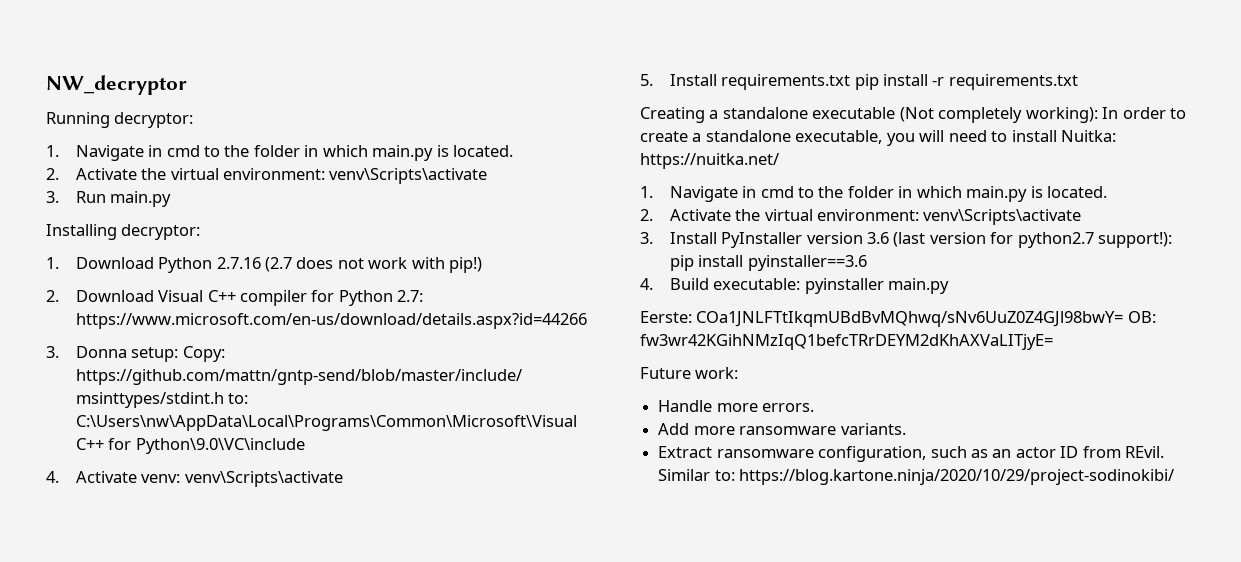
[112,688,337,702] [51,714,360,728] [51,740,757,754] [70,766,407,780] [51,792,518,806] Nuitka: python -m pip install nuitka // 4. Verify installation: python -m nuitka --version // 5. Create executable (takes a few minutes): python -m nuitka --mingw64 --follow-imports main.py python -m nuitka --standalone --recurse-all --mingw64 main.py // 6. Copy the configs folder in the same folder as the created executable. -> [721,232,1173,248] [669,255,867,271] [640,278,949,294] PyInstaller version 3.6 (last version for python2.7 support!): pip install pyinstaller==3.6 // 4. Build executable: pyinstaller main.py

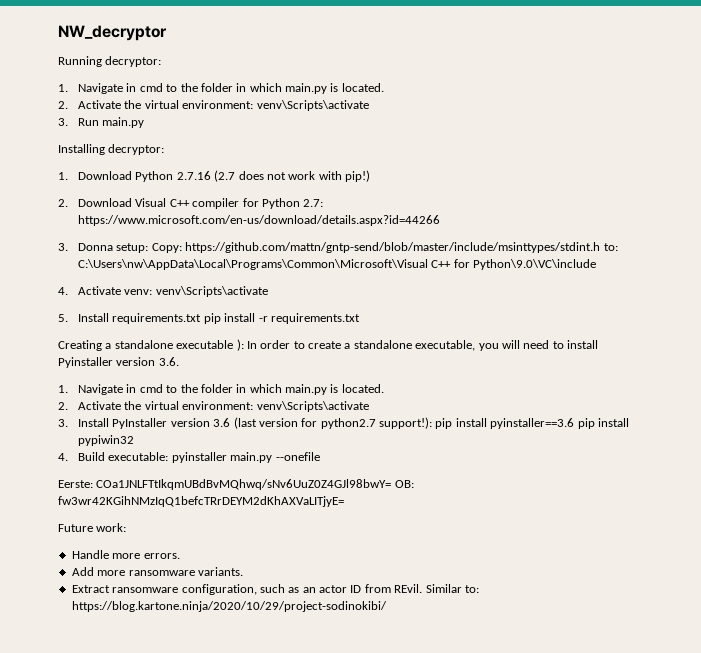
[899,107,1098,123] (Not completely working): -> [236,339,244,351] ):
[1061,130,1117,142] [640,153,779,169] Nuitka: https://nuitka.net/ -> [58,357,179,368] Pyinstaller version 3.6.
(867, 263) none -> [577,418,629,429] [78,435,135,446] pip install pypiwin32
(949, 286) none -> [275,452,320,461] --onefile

........

- _TASK ITEM_:
No line before the one containing "Pyinstaller version 3.6." belongs in the answer; give again exactly that line and all lines after it through the end of the data.

- _RESULT OF THIS TASK_:
[1061,130,1117,142] [640,153,779,169] Nuitka: https://nuitka.net/ -> [58,357,179,368] Pyinstaller version 3.6.
(867, 263) none -> [577,418,629,429] [78,435,135,446] pip install pypiwin32
(949, 286) none -> [275,452,320,461] --onefile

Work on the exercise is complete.